Cudowny czas dzielenia się dobrem, czyli Neujahrsempfang u Sylwii
Cudowny czas dzielenia się dobrem, czyli Neujahrsempfang u Sylwii
Kochani,
było wspaniale. Przybyły 44 osoby. Siedzieliśmy na parterze u Sylwii „Zum Szültenbürger“, żeby powitać się noworocznie. Sylwia przeszła samą siebie:
wspaniały bufet z polskimi różnościami i specjałami, nawet ciasta i kawa na deser. I Pappteller do spakowania pozostałości do domu.
Polonika postawiła szampana (dziękuję Markowi za dostarczenie) .
Było przemówienie noworoczne z minutą ciszy za zmarłych w ostatnim czasie członków Poloniki. Było powitanie nowych członków: Johannes Nawara, Piotr i Gosia Polednik.
Było dużo rozmów i śmiechu przez 3 godz., aż do godz. 17.00.
Dziękujemy Sylwii i Dimitri i całemu personelowi za tę piękną ucztę.
Zdjęcia na galerii.
Myślę, że ważne jest nie tylko jedzenie, ale też rodzinna atmosfera, którą udało nam się stworzyć. Jestesmy grupą Polonijną, ale w naszej obecności poczuli się również wspaniale, towarzyszący niektórym członkom, Niemcy i Włosi ( rodzina Viani), zaskoczeni naszą serdecznością i otwartym sercem. Niektórzy z nich chcą się zapisać do naszej organizacji, inni pytają, czy mogą przyjść po raz drugi, bo czują się jak w gronie rodzinnym.

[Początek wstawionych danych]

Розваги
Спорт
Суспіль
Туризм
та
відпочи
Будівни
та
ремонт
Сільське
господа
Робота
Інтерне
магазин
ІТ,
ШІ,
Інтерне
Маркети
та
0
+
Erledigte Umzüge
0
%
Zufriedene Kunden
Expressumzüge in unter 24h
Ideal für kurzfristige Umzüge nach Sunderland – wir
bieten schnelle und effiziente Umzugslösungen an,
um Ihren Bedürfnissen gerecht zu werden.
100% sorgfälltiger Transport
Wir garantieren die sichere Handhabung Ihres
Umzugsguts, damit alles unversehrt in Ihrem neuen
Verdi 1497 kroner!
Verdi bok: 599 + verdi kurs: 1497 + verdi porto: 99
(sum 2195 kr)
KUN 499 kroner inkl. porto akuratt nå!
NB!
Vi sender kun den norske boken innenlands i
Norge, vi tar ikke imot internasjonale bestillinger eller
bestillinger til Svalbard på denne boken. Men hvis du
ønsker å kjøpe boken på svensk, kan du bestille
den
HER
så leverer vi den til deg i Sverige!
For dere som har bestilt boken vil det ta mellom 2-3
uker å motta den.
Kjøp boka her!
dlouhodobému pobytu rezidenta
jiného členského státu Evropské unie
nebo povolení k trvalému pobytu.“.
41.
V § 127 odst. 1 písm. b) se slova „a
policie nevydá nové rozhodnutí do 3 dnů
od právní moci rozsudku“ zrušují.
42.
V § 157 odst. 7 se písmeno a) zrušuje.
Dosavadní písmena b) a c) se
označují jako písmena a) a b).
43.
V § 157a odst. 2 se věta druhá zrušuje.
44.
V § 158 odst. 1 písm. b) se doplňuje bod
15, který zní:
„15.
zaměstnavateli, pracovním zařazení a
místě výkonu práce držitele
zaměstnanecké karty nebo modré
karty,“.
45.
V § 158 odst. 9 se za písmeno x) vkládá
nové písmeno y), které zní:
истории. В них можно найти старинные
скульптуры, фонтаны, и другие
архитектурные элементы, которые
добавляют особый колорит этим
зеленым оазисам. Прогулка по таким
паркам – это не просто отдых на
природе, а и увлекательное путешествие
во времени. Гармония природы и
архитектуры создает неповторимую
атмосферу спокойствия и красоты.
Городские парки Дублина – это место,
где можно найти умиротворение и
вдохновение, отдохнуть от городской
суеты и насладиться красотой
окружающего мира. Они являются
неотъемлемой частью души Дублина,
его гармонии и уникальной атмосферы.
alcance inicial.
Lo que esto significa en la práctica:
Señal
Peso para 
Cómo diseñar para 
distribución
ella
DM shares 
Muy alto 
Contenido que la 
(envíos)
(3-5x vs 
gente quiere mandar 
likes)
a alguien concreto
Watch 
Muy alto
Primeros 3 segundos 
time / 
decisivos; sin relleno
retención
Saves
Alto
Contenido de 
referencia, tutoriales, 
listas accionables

I to chyba jest to, co czyni nasza organizację tak pociagajacą. Stanowimy wielką rodzinę, nikt nie jest anonimowy, ani zagubiony, mamy miejsce dla każdego.
Kiedy przyjechałam do Niemiec, miałam marzenie, żeby stworzyć organizację, w której ludzie nie będą się czuli samotni, i myslę że się to po części udało.
O planach na luty w następnym mailu.